=== Exercise description ===
What lines of the data hold the string "pallets"? Pull each one out.

[Data for this task]

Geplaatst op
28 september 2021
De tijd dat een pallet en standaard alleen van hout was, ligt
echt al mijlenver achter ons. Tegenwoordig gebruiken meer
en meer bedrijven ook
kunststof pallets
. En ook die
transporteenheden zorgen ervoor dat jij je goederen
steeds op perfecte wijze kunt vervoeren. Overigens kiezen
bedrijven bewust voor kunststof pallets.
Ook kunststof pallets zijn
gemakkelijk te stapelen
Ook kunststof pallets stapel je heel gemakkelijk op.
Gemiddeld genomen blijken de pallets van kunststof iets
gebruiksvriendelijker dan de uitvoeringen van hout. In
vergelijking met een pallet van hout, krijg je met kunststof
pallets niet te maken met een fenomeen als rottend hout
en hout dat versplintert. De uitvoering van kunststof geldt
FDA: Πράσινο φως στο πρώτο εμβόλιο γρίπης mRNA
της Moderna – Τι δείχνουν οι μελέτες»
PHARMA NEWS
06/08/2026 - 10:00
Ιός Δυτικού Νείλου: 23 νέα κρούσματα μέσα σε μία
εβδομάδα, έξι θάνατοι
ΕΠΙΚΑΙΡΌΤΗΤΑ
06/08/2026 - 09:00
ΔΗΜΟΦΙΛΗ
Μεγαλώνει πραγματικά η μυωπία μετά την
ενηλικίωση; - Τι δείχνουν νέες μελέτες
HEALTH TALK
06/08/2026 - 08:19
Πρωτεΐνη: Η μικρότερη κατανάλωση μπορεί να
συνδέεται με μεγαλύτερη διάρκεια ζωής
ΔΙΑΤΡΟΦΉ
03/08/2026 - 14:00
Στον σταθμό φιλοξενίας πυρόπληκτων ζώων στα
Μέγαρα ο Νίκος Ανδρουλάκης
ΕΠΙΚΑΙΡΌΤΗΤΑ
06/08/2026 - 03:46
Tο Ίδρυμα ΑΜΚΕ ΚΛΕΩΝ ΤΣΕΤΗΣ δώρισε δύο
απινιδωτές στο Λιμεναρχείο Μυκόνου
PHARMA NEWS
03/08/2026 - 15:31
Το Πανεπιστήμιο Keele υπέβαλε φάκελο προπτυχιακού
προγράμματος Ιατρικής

[/Data for this task]
[Data for this task]

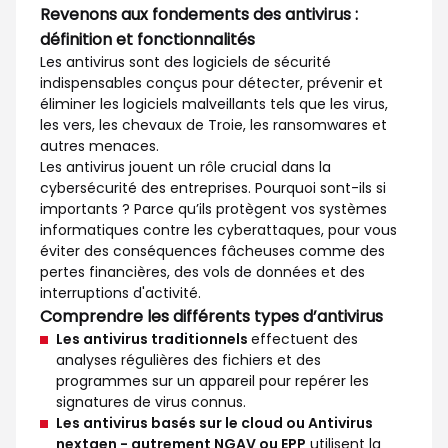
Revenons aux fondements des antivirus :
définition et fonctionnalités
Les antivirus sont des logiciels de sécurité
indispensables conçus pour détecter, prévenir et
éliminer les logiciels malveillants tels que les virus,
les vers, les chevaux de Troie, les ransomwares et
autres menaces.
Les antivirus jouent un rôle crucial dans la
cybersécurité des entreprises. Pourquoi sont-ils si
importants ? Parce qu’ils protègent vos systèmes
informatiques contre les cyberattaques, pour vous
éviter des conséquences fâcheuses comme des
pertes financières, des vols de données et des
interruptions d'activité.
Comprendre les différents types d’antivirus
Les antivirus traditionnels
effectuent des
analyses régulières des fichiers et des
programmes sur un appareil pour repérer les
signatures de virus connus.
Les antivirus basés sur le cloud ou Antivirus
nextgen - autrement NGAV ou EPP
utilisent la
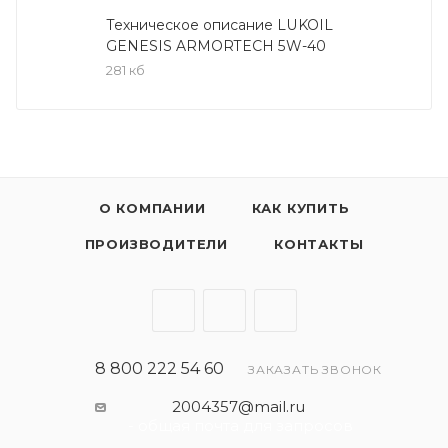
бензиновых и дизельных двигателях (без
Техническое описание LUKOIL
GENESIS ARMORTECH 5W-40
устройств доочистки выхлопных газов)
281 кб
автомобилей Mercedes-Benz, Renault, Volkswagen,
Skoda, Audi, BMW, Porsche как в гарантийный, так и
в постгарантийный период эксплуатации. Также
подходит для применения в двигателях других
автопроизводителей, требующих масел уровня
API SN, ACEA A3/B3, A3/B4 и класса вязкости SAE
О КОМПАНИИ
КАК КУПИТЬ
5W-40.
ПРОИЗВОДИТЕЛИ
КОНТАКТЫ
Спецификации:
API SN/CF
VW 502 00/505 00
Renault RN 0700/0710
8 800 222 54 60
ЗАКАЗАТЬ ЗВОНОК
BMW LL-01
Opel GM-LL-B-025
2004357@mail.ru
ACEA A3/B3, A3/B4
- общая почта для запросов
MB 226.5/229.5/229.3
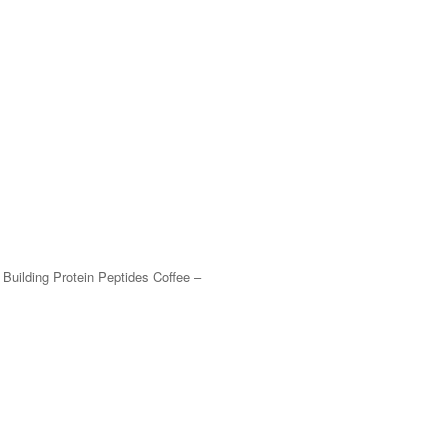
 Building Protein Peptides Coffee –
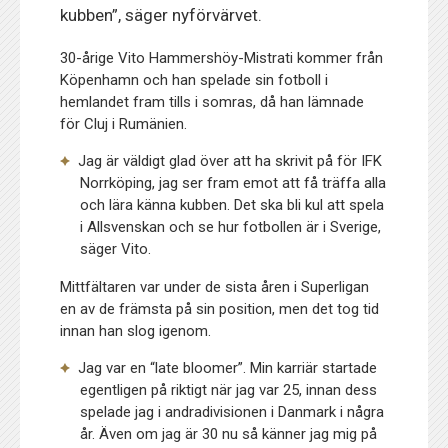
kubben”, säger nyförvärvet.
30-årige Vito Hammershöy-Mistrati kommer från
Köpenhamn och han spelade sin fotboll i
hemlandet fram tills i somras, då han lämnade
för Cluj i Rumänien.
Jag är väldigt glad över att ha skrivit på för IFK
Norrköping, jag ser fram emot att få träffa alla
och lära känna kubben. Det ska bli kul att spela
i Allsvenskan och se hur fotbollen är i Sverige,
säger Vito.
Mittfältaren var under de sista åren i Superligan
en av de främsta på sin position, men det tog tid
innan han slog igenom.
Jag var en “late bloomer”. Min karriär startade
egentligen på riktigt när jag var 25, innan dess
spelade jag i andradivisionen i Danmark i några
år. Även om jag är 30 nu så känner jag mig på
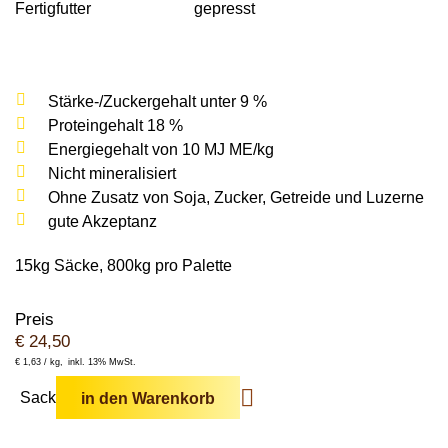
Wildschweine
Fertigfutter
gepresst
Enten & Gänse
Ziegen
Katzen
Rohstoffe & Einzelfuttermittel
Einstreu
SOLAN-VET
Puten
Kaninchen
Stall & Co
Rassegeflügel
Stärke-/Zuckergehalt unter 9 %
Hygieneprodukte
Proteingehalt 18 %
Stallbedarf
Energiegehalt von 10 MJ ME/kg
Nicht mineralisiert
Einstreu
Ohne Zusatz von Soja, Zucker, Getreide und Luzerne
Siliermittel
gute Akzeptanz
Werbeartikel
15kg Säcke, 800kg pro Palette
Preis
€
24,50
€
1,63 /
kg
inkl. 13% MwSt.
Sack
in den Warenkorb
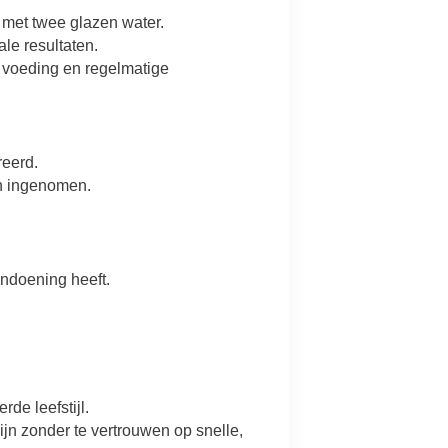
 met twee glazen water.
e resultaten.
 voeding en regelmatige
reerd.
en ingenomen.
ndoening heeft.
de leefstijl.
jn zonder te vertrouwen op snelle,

[/Data for this task]

=== Answer for the task ===
kunststof pallets
bedrijven bewust voor kunststof pallets.
Ook kunststof pallets zijn
Ook kunststof pallets stapel je heel gemakkelijk op.
Gemiddeld genomen blijken de pallets van kunststof iets
pallets niet te maken met een fenomeen als rottend hout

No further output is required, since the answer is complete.